▶ **Data**:
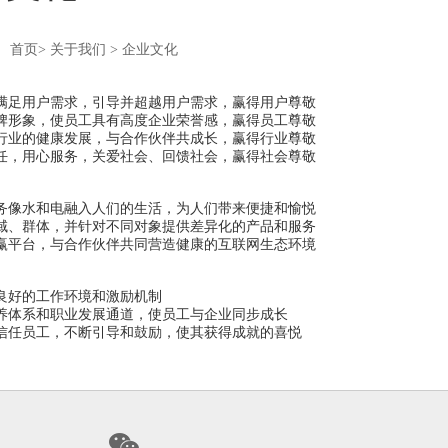
：
首页
>
关于我们
>
企业文化
满足用户需求，引导并超越用户需求，赢得用户尊敬
牌形象，使员工具有高度企业荣誉感，赢得员工尊敬
行业的健康发展，与合作伙伴共成长，赢得行业尊敬
任，用心服务，关爱社会、回馈社会，赢得社会尊敬
务像水和电融入人们的生活，为人们带来便捷和愉悦
域、群体，并针对不同对象提供差异化的产品和服务
赢平台，与合作伙伴共同营造健康的互联网生态环境
】
良好的工作环境和激励机制
养体系和职业发展通道，使员工与企业同步成长
信任员工，不断引导和鼓励，使其获得成就的喜悦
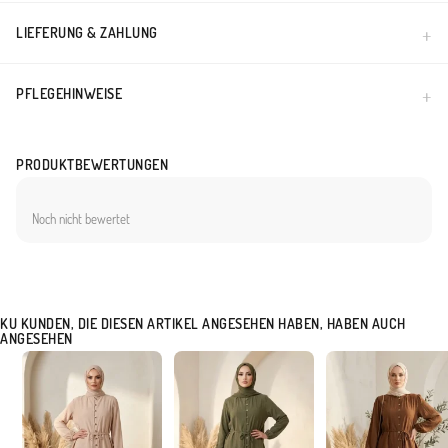
LIEFERUNG & ZAHLUNG
PFLEGEHINWEISE
PRODUKTBEWERTUNGEN
Noch nicht bewertet
KU KUNDEN, DIE DIESEN ARTIKEL ANGESEHEN HABEN, HABEN AUCH
ANGESEHEN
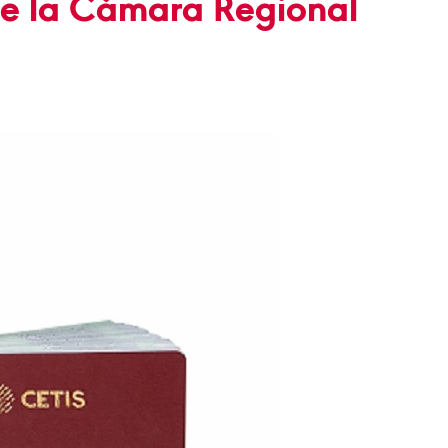
de la Cámara Regional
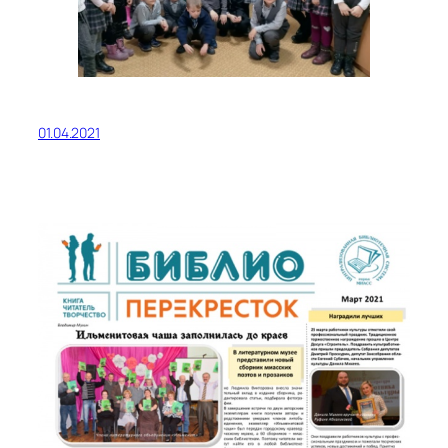
01.04.2021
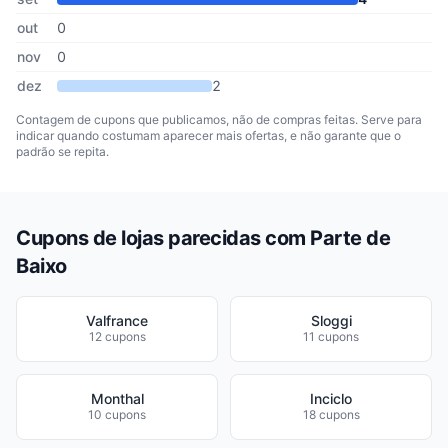
out
0
nov
0
dez
2
Contagem de cupons que publicamos, não de compras feitas. Serve para
indicar quando costumam aparecer mais ofertas, e não garante que o
padrão se repita.
Cupons de lojas parecidas com Parte de
Baixo
Valfrance
Sloggi
12 cupons
11 cupons
Monthal
Inciclo
10 cupons
18 cupons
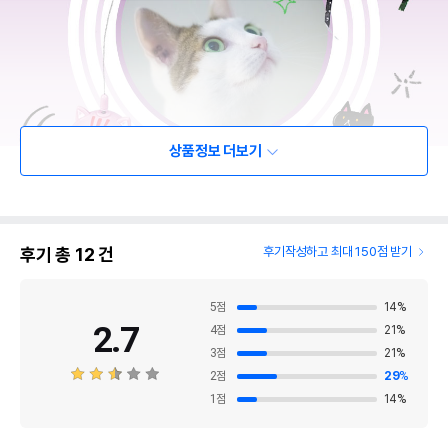
상품정보 더보기
후기 총
12
건
후기작성하고 최대 150점 받기
5
점
14
%
2.7
4
점
21
%
3
점
21
%
2
점
29
%
1
점
14
%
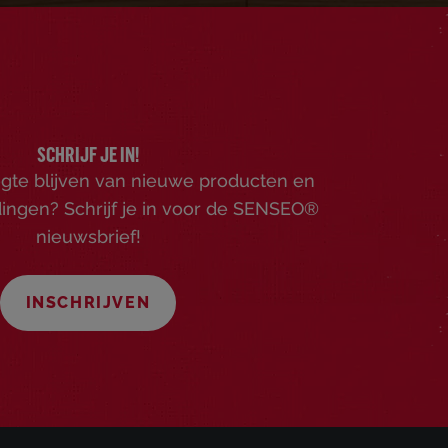
SCHRIJF JE IN!
ogte blijven van nieuwe producten en
ingen? Schrijf je in voor de SENSEO®
nieuwsbrief!
INSCHRIJVEN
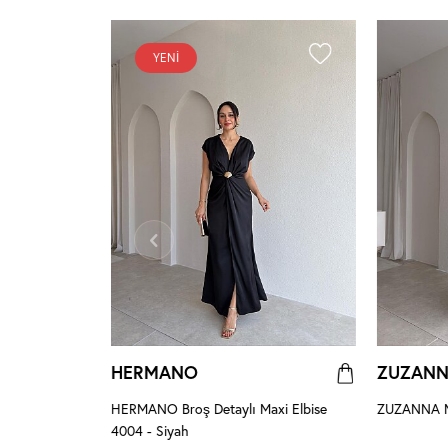
YENI
HERMANO
ZUZAN
 Pembe
HERMANO Broş Detaylı Maxi Elbise
ZUZANNA Ma
4004 - Siyah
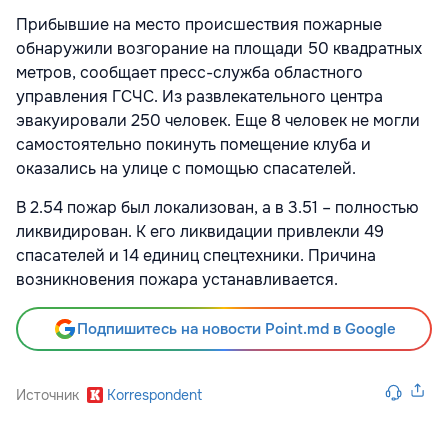
Прибывшие на место происшествия пожарные
обнаружили возгорание на площади 50 квадратных
метров, сообщает пресс-служба областного
управления ГСЧС. Из развлекательного центра
эвакуировали 250 человек. Еще 8 человек не могли
самостоятельно покинуть помещение клуба и
оказались на улице с помощью спасателей.
В 2.54 пожар был локализован, а в 3.51 – полностью
ликвидирован. К его ликвидации привлекли 49
спасателей и 14 единиц спецтехники. Причина
возникновения пожара устанавливается.
Подпишитесь на новости Point.md в Google
Источник
Korrespondent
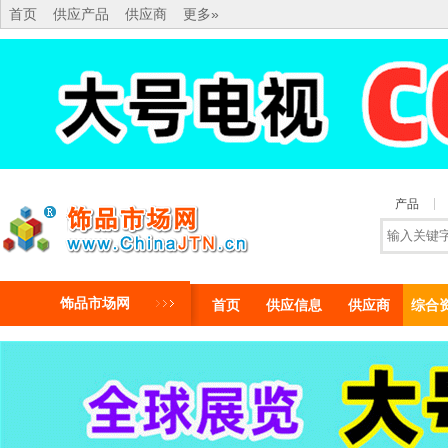
首页
供应产品
供应商
更多»
产品
饰品市场网
首页
供应信息
供应商
综合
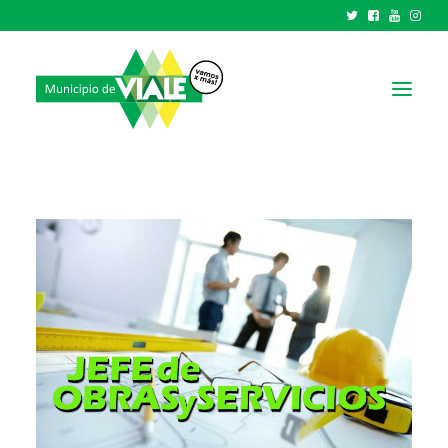
NOTICIAS
GOBIERNO
HCD
TRÁMITES Y SERVICIOS
CIUDAD
PARQUE INDUSTRIAL
RECAUDACIONES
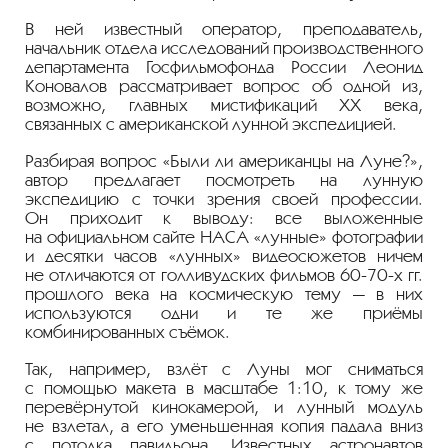
В ней известный оператор, преподаватель,
начальник отдела исследований производственного
департамента Госфильмофонда России Леонид
Коновалов рассматривает вопрос об одной из,
возможно, главных мистификаций ХХ века,
связанных с американской лунной экспедицией.
Разбирая вопрос «Были ли американцы на Луне?»,
автор предлагает посмотреть на лунную
экспедицию с точки зрения своей профессии.
Он приходит к выводу: все выложенные
на официальном сайте НАСА «лунные» фотографии
и десятки часов «лунных» видеосюжетов ничем
не отличаются от голливудских фильмов
60-70-х
гг.
прошлого века на космическую тему — в них
используются одни и те же приёмы
комбинированных съёмок.
Так, например, взлёт с Луны мог сниматься
с помощью макета в масштабе 1:10, к тому же
перевёрнутой кинокамерой, и лунный модуль
не взлетал, а его уменьшенная копия падала вниз
с потолка павильона. Известных астронавтов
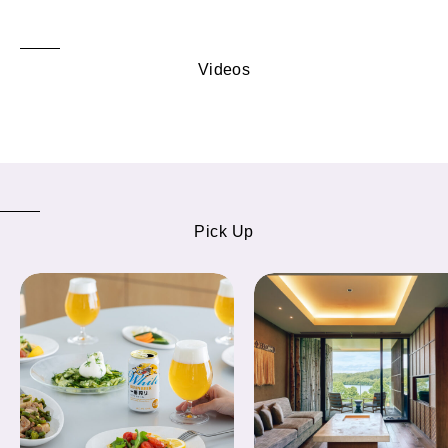
Videos
Pick Up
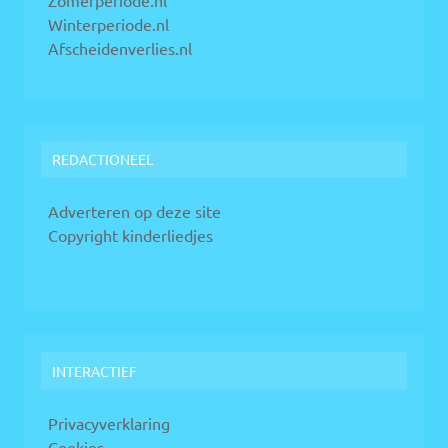
Winterperiode.nl
Afscheidenverlies.nl
REDACTIONEEL
Adverteren op deze site
Copyright kinderliedjes
INTERACTIEF
Privacyverklaring
Cookies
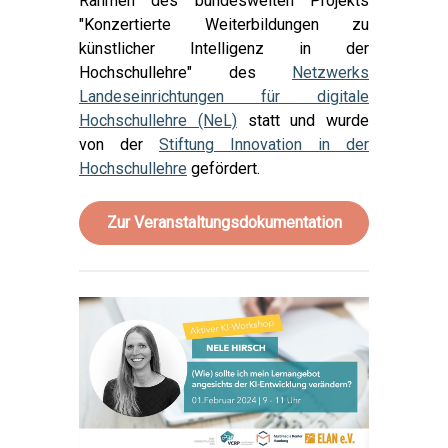
Rahmen des bundesweiten Projekts
"Konzertierte Weiterbildungen zu
künstlicher Intelligenz in der
Hochschullehre" des
Netzwerks
Landeseinrichtungen für digitale
Hochschullehre (NeL)
statt und wurde
von der
Stiftung Innovation in der
Hochschullehre
gefördert.
Zur Veranstaltungsdokumentation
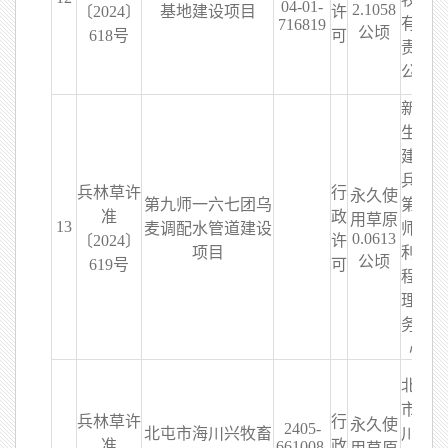
04-01-
2.1058
〔2024〕
基地建设项目
许
有限
716819
公顷
618号
可
责任
公司
新疆
生产
建设
兵团
兵林草许
行
永久使
第九师一六七团乌
第九
准
政
用草原
13
麦调配水管道建设
师水
0.0613
〔2024〕
许
项目
利工
公顷
619号
可
程管
理服
务中
心
北屯
市海
兵林草许
行
永久使
2405-
北屯市海川兴牧畜
川兴
准
政
661008-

▶ **Exercise aim**:
Print the text of all the items above line for line, leaving out the pictures.

▶ **Result for this task**:
：
首页
>
关于我们
>
企业文化
满足用户需求，引导并超越用户需求，赢得用户尊敬
牌形象，使员工具有高度企业荣誉感，赢得员工尊敬
行业的健康发展，与合作伙伴共成长，赢得行业尊敬
任，用心服务，关爱社会、回馈社会，赢得社会尊敬
务像水和电融入人们的生活，为人们带来便捷和愉悦
域、群体，并针对不同对象提供差异化的产品和服务
赢平台，与合作伙伴共同营造健康的互联网生态环境
】
良好的工作环境和激励机制
养体系和职业发展通道，使员工与企业同步成长
信任员工，不断引导和鼓励，使其获得成就的喜悦
LIEFERUNG & ZAHLUNG
PFLEGEHINWEISE
PRODUKTBEWERTUNGEN
Noch nicht bewertet
KU KUNDEN, DIE DIESEN ARTIKEL ANGESEHEN HABEN, HABEN AUCH
ANGESEHEN
de la Cámara Regional
01.04.2021
out
0
nov
0
dez
2
Contagem de cupons que publicamos, não de compras feitas. Serve para
indicar quando costumam aparecer mais ofertas, e não garante que o
padrão se repita.
Cupons de lojas parecidas com Parte de
Baixo
Valfrance
Sloggi
12 cupons
11 cupons
Monthal
Inciclo
10 cupons
18 cupons
상품정보 더보기
후기 총
12
건
후기작성하고 최대 150점 받기
5
점
14
%
2.7
4
점
21
%
3
점
21
%
2
점
29
%
1
점
14
%
SCHRIJF JE IN!
ogte blijven van nieuwe producten en
ingen? Schrijf je in voor de SENSEO®
nieuwsbrief!
INSCHRIJVEN
YENI
HERMANO
ZUZAN
 Pembe
HERMANO Broş Detaylı Maxi Elbise
ZUZANNA Ma
4004 - Siyah
Прибывшие на место происшествия пожарные
обнаружили возгорание на площади 50 квадратных
метров, сообщает пресс-служба областного
управления ГСЧС. Из развлекательного центра
эвакуировали 250 человек. Еще 8 человек не могли
самостоятельно покинуть помещение клуба и
оказались на улице с помощью спасателей.
В 2.54 пожар был локализован, а в 3.51 – полностью
ликвидирован. К его ликвидации привлекли 49
спасателей и 14 единиц спецтехники. Причина
возникновения пожара устанавливается.
Подпишитесь на новости Point.md в Google
Источник
Korrespondent
首页
供应产品
供应商
更多»
产品
饰品市场网
首页
供应信息
供应商
综合
NOTICIAS
GOBIERNO
HCD
TRÁMITES Y SERVICIOS
CIUDAD
PARQUE INDUSTRIAL
RECAUDACIONES
В ней известный оператор, преподаватель,
начальник отдела исследований производственного
департамента Госфильмофонда России Леонид
Коновалов рассматривает вопрос об одной из,
возможно, главных мистификаций ХХ века,
связанных с американской лунной экспедицией.
Разбирая вопрос «Были ли американцы на Луне?»,
автор предлагает посмотреть на лунную
экспедицию с точки зрения своей профессии.
Он приходит к выводу: все выложенные
на официальном сайте НАСА «лунные» фотографии
и десятки часов «лунных» видеосюжетов ничем
не отличаются от голливудских фильмов
60-70-х
гг.
прошлого века на космическую тему — в них
используются одни и те же приёмы
комбинированных съёмок.
Так, например, взлёт с Луны мог сниматься
с помощью макета в масштабе 1:10, к тому же
перевёрнутой кинокамерой, и лунный модуль
не взлетал, а его уменьшенная копия падала вниз
с потолка павильона. Известных астронавтов
Videos
Pick Up
Winterperiode.nl
Afscheidenverlies.nl
REDACTIONEEL
Adverteren op deze site
Copyright kinderliedjes
INTERACTIEF
Privacyverklaring
Cookies
Rahmen des bundesweiten Projekts
"Konzertierte Weiterbildungen zu
künstlicher Intelligenz in der
Hochschullehre" des
Netzwerks
Landeseinrichtungen für digitale
Hochschullehre (NeL)
statt und wurde
von der
Stiftung Innovation in der
Hochschullehre
gefördert.
Zur Veranstaltungsdokumentation
04-01-
2.1058
〔2024〕
基地建设项目
许
有限
716819
公顷
618号
可
责任
公司
新疆
生产
建设
兵团
兵林草许
行
永久使
第九师一六七团乌
第九
准
政
用草原
13
麦调配水管道建设
师水
0.0613
〔2024〕
许
项目
利工
公顷
619号
可
程管
理服
务中
心
北屯
市海
兵林草许
行
永久使
2405-
北屯市海川兴牧畜
川兴
准
政
661008-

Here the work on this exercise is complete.